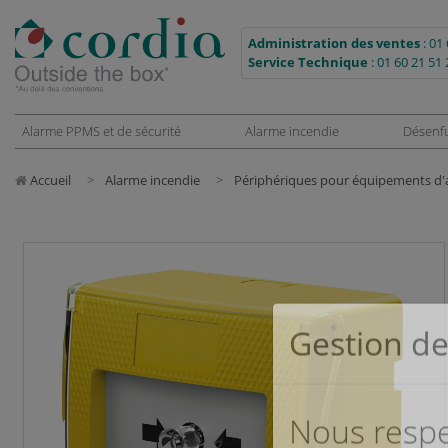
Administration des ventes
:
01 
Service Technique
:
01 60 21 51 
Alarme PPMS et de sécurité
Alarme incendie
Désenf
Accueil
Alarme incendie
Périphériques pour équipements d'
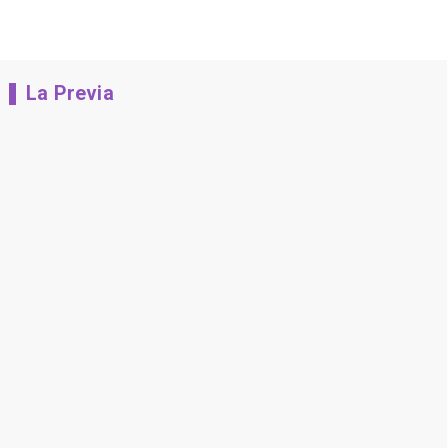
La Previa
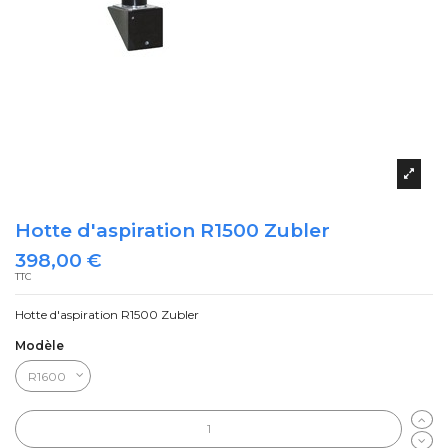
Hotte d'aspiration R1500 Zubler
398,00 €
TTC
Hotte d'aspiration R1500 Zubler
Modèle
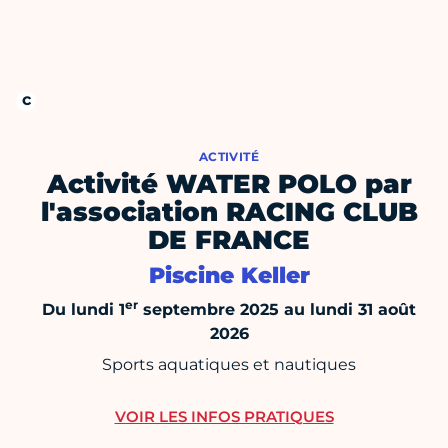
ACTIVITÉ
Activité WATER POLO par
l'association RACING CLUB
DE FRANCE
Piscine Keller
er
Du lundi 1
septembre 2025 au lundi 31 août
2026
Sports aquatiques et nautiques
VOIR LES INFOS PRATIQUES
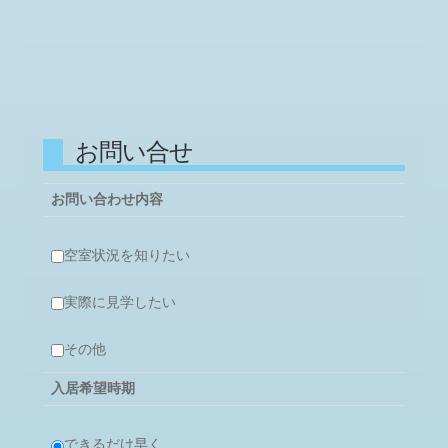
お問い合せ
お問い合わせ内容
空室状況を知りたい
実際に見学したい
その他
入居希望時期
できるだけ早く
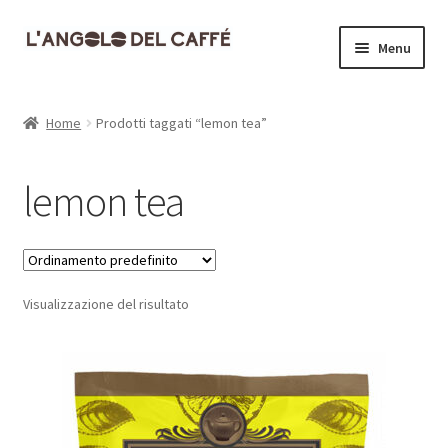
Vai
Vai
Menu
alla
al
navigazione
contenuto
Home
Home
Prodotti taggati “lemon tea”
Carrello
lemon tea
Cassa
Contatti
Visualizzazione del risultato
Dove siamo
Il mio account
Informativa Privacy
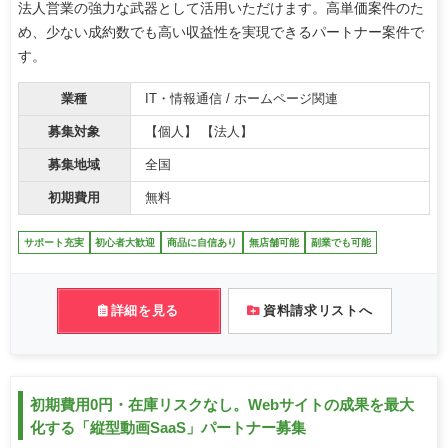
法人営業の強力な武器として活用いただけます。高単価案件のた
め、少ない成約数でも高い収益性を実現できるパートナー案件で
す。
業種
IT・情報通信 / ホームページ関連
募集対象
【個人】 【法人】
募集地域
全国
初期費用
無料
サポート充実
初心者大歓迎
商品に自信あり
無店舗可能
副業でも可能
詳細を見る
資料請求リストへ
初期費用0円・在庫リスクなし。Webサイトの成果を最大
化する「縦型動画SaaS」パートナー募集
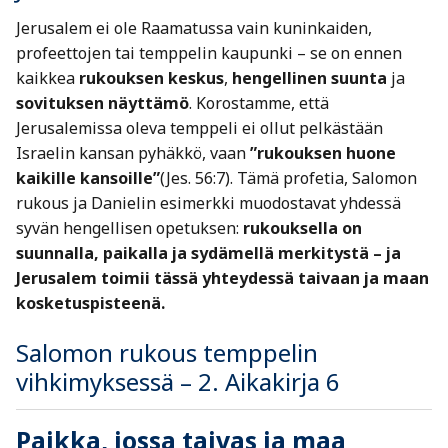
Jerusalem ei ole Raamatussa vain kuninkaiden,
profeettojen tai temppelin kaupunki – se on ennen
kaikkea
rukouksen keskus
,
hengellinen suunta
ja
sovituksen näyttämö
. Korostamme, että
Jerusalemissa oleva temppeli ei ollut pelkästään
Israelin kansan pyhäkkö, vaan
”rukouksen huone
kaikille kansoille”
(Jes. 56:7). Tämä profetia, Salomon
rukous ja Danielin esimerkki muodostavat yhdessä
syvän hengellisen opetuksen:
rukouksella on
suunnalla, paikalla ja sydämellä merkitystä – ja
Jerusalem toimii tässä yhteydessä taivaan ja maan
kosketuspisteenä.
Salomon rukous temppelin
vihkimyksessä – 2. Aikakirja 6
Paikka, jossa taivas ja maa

▶ **Task to carry out**
Scan the material above for lines that contain the string "Salomon", and copy each such line.

▶ **Task solution**
(Jes. 56:7). Tämä profetia, Salomon
Salomon rukous temppelin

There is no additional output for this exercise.